Além de cinco anos de prisão, a sentença aplica multa ao ex-prefeito equivalente a cerca de R$ 105 mil. Conforme o processo, o esquema de extorsão teria levado ao pagamento de US$ 2,3 milhões entre 1997 e 1998, enquanto a ECCB operava no transporte coletivo local. Em seguida, a empresa veio à falência.

“As provas alegadas são baseadas nos depoimentos das diretoras da empresa, que são interessadas, e em algumas gravações onde não há conclusão sobre o crime. Achamos que a pena base foi muito elevada e que não há provas que justifiquem os agravantes. Também não há nada no processo que comprove o pagamento de um total de US$ 2,3 milhões, quantias que, segundo as testemunhas, teriam sido pagas periodicamente. Não há comprovação das retiradas para exigência que disseram ser periódica. É incoerente”, argumenta Gimenez.

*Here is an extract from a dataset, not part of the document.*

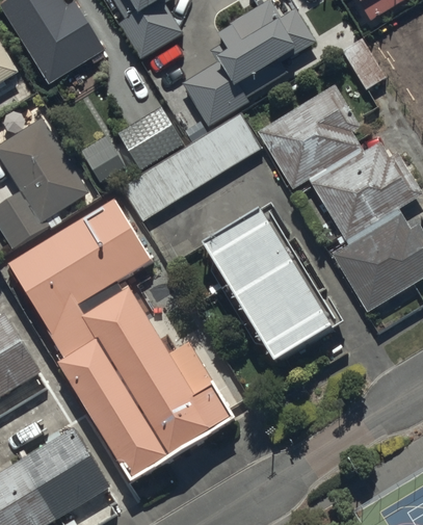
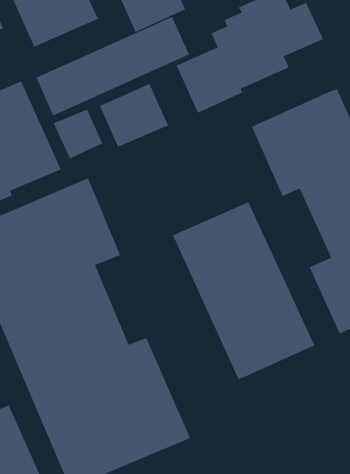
building: [121,113,260,220] -> [36,16,190,116]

O ex-prefeito aguarda ser intimado da sentença para apresentar interesse no recurso em até cinco dias. Depois disso, a defesa tem oito dias para apresentar suas alegações ao Tribunal de Justiça.

Denúncia

A denúncia contra Izzo Filho foi feita pela Procuradoria de Justiça do Estado, através do procurador Alberto de Oliveira Andrade Neto, por crime de concussão (exigência de quantia em dinheiro por agente público). O ex-prefeito Izzo Filho, assim como André Torrens e Adhemar Previdello, tiveram seus bens bloqueados em razão de ação civil pública por improbidade administrativa aberta sobre o mesmo caso na época, em 1999.

Em fevereiro daquele ano, o juiz da 3.ª Vara Cível do Fórum de Bauru, Mauro Ruiz Daró, determinou o afastamento de Izzo Filho do cargo em função do esquema de corrupção.

Conforme a ação criminal, as empresárias da ECCB foram pressionadas a realizar os pagamentos para Izzo e Torrens sob ameaça de não-recebimento pela venda de passes e revogação da permissão para operar no sistema de transporte local. A ECCB detinha o monopólio do sistema à época.

De acordo com o processo, Izzo teria recebido US$ 1,330 milhão do esquema; André Torrens, US$ 630 mil e Previdello US$ 330 mil.